Binary Classification | Credit Risk Modelling | Machine Learning
This project builds a binary classification model to predict whether a customer is likely to default on their credit card payment in the next month.
The objective is to support financial institutions in identifying high-risk customers while minimizing false negatives, which are critical in credit risk systems.
The workflow includes:
- Exploratory data analysis (EDA)
- Behaviour-based feature engineering
- Class imbalance handling
- Training and comparing multiple models
- Threshold tuning to align with business risk requirements
- Generating predictions for an unlabeled dataset
Credit institutions require reliable early warnings of potential defaulters.
This model predicts the likelihood of default, enabling more informed credit decision-making.

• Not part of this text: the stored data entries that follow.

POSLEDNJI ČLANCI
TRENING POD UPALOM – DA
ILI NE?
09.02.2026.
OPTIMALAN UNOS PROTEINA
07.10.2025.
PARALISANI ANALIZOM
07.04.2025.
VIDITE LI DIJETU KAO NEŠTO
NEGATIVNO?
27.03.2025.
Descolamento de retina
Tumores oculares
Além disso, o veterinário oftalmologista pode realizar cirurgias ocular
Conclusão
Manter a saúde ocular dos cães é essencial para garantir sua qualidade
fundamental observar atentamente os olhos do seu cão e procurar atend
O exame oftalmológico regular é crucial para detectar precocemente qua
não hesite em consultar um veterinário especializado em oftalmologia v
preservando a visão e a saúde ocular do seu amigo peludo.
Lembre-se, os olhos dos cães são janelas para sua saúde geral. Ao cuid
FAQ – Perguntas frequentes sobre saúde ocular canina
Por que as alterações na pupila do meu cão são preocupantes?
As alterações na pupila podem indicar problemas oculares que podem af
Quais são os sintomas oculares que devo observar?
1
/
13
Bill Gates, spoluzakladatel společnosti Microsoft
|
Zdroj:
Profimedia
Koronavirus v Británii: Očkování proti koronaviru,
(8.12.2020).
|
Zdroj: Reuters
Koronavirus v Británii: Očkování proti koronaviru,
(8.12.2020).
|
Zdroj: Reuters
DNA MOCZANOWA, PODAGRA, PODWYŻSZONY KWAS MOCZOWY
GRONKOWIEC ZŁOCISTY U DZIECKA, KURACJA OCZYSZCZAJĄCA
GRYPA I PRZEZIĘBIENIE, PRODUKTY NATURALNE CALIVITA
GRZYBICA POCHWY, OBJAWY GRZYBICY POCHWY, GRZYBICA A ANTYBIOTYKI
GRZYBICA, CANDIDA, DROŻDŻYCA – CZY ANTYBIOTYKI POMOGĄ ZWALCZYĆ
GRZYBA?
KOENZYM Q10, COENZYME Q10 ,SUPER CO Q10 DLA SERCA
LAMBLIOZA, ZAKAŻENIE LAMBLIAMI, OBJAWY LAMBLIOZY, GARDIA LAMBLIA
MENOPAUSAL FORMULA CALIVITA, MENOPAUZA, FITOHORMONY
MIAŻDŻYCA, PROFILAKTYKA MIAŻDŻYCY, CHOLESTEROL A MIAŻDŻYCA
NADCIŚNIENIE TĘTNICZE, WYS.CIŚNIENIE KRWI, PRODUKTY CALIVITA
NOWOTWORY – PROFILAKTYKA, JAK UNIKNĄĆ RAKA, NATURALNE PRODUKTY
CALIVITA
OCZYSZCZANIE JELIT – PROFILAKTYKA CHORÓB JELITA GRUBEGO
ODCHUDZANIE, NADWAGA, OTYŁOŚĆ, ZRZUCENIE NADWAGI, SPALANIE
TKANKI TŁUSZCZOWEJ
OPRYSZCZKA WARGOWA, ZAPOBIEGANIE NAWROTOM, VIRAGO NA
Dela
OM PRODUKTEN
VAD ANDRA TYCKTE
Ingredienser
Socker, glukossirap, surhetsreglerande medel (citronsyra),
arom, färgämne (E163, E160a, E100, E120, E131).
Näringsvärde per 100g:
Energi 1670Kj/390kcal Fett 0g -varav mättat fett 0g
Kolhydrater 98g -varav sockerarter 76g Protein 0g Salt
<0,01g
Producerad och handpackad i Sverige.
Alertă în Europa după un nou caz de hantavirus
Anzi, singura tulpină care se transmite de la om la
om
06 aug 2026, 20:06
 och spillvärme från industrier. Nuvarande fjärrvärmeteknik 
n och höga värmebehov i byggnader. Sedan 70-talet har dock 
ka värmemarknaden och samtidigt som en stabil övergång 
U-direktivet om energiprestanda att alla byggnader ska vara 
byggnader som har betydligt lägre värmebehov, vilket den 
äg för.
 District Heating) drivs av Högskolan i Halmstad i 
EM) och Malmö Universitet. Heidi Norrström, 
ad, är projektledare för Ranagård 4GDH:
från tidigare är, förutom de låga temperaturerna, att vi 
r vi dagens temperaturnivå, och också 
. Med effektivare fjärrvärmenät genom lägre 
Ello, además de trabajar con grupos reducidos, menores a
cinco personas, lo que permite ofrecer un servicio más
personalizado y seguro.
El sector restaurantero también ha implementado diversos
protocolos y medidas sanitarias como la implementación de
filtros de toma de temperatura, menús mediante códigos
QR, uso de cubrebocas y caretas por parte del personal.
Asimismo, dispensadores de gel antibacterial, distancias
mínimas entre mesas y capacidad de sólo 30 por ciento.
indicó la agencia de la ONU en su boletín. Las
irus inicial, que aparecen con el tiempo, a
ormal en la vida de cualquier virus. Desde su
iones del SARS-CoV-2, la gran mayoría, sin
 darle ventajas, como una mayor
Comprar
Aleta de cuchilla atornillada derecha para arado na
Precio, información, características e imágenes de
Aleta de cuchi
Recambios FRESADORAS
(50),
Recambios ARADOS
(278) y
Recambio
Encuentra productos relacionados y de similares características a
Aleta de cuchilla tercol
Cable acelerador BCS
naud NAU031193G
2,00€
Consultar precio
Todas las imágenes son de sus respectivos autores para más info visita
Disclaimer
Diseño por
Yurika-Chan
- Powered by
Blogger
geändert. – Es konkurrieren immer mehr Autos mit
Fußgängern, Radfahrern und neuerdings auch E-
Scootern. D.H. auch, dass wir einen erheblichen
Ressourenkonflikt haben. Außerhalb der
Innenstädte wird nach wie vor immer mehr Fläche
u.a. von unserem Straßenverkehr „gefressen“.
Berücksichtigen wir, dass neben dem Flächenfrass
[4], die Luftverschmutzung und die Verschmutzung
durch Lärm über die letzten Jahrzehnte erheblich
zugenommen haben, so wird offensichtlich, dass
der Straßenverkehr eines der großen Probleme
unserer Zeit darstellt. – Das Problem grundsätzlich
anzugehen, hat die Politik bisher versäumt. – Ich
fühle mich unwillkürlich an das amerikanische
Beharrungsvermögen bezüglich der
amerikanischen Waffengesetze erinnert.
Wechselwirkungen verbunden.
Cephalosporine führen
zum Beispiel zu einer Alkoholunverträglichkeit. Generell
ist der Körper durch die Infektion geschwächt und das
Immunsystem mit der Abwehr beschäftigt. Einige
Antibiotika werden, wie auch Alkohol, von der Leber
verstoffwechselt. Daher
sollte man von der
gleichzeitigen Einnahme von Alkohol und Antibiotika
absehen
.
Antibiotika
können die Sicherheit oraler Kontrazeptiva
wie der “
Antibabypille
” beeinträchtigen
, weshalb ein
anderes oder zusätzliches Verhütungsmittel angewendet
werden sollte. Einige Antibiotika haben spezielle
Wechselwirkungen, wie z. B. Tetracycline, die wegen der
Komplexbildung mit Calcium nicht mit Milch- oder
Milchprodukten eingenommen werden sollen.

The dataset contains behavioural and financial features, including:
- Customer payment history
- Repayment trends and delays
- Credit utilization ratios
- Delinquency indicators
- Sequential behavioural patterns across multiple months
- Examined repayment consistency, utilization patterns, and delinquency streaks
- Identified key behavioural signals correlated with credit distress
- Engineered meaningful features, such as utilization ratios and delinquency summaries
Applied multiple techniques to ensure adequate representation of the minority (default) class:
- SMOTE oversampling
- Class weighting
- Downsampling
Trained and evaluated several models:
- Logistic Regression
- Decision Trees
- Random Forest
- XGBoost
- LightGBM
Evaluation metrics included:
- F2 Score (primary metric)
- AUC-ROC
- F1-score
Adjusted the classification threshold to reflect business-specific risk tolerance, balancing precision and recall for the high-risk class.
The final model achieved the following key performance metric:
- Validation F2 Score: 0.8721
This score prioritizes recall for the default class, making it suitable for financial risk assessment.